Input material START

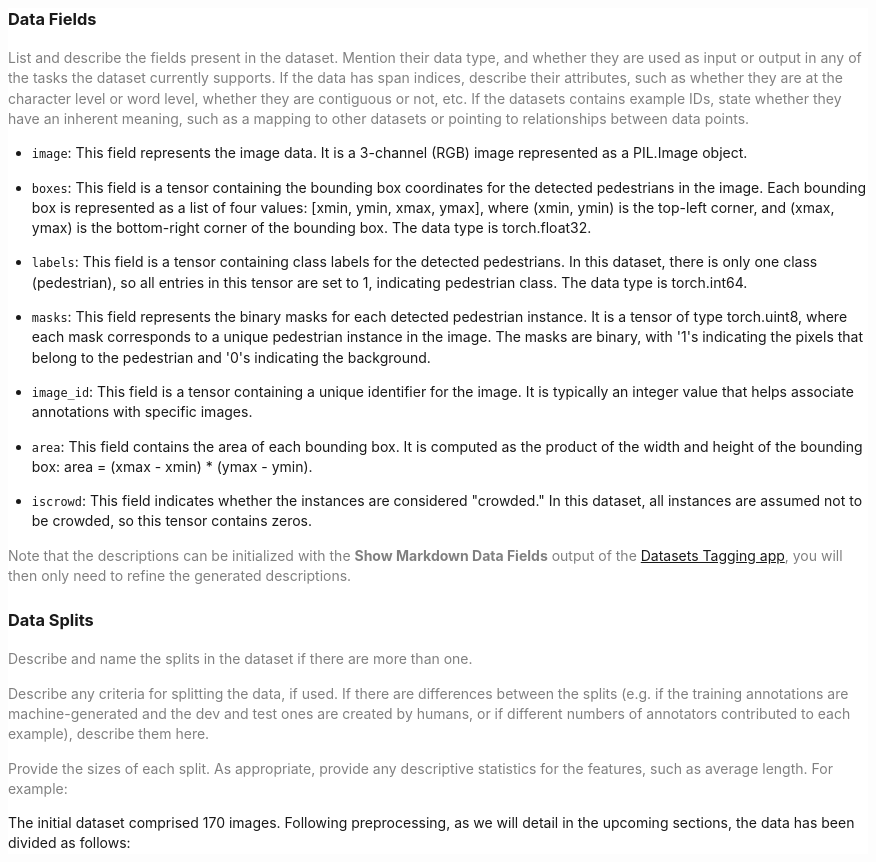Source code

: ### Data Fields

<span style="color:grey">List and describe the fields present in the dataset. Mention their data type, and whether they are used as input or output in any of the tasks the dataset currently supports. If the data has span indices, describe their attributes, such as whether they are at the character level or word level, whether they are contiguous or not, etc. If the datasets contains example IDs, state whether they have an inherent meaning, such as a mapping to other datasets or pointing to relationships between data points.</span>


- `image`: This field represents the image data. It is a 3-channel (RGB) image represented as a PIL.Image object.

- `boxes`: This field is a tensor containing the bounding box coordinates for the detected pedestrians in the image. Each bounding box is represented as a list of four values: [xmin, ymin, xmax, ymax], where (xmin, ymin) is the top-left corner, and (xmax, ymax) is the bottom-right corner of the bounding box. The data type is torch.float32.

- `labels`: This field is a tensor containing class labels for the detected pedestrians. In this dataset, there is only one class (pedestrian), so all entries in this tensor are set to 1, indicating pedestrian class. The data type is torch.int64.

- `masks`: This field represents the binary masks for each detected pedestrian instance. It is a tensor of type torch.uint8, where each mask corresponds to a unique pedestrian instance in the image. The masks are binary, with '1's indicating the pixels that belong to the pedestrian and '0's indicating the background.

- `image_id`: This field is a tensor containing a unique identifier for the image. It is typically an integer value that helps associate annotations with specific images.

- `area`: This field contains the area of each bounding box. It is computed as the product of the width and height of the bounding box: area = (xmax - xmin) * (ymax - ymin).

- `iscrowd`: This field indicates whether the instances are considered "crowded." In this dataset, all instances are assumed not to be crowded, so this tensor contains zeros.


<span style="color:grey">Note that the descriptions can be initialized with the **Show Markdown Data Fields** output of the [Datasets Tagging app](https://huggingface.co/spaces/huggingface/datasets-tagging), you will then only need to refine the generated descriptions.</span>


### Data Splits

<span style="color:grey">Describe and name the splits in the dataset if there are more than one.</span>

<span style="color:grey">Describe any criteria for splitting the data, if used. If there are differences between the splits (e.g. if the training annotations are machine-generated and the dev and test ones are created by humans, or if different numbers of annotators contributed to each example), describe them here.</span>

<span style="color:grey">Provide the sizes of each split. As appropriate, provide any descriptive statistics for the features, such as average length.  For example:</span>

The initial dataset comprised 170 images. Following preprocessing, as we will detail in the upcoming sections, the data has been divided as follows:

Input material END

• What this task involves: Wherever the word "unique" appears in the records above, copy that line.

• Written response:
- `masks`: This field represents the binary masks for each detected pedestrian instance. It is a tensor of type torch.uint8, where each mask corresponds to a unique pedestrian instance in the image. The masks are binary, with '1's indicating the pixels that belong to the pedestrian and '0's indicating the background.
- `image_id`: This field is a tensor containing a unique identifier for the image. It is typically an integer value that helps associate annotations with specific images.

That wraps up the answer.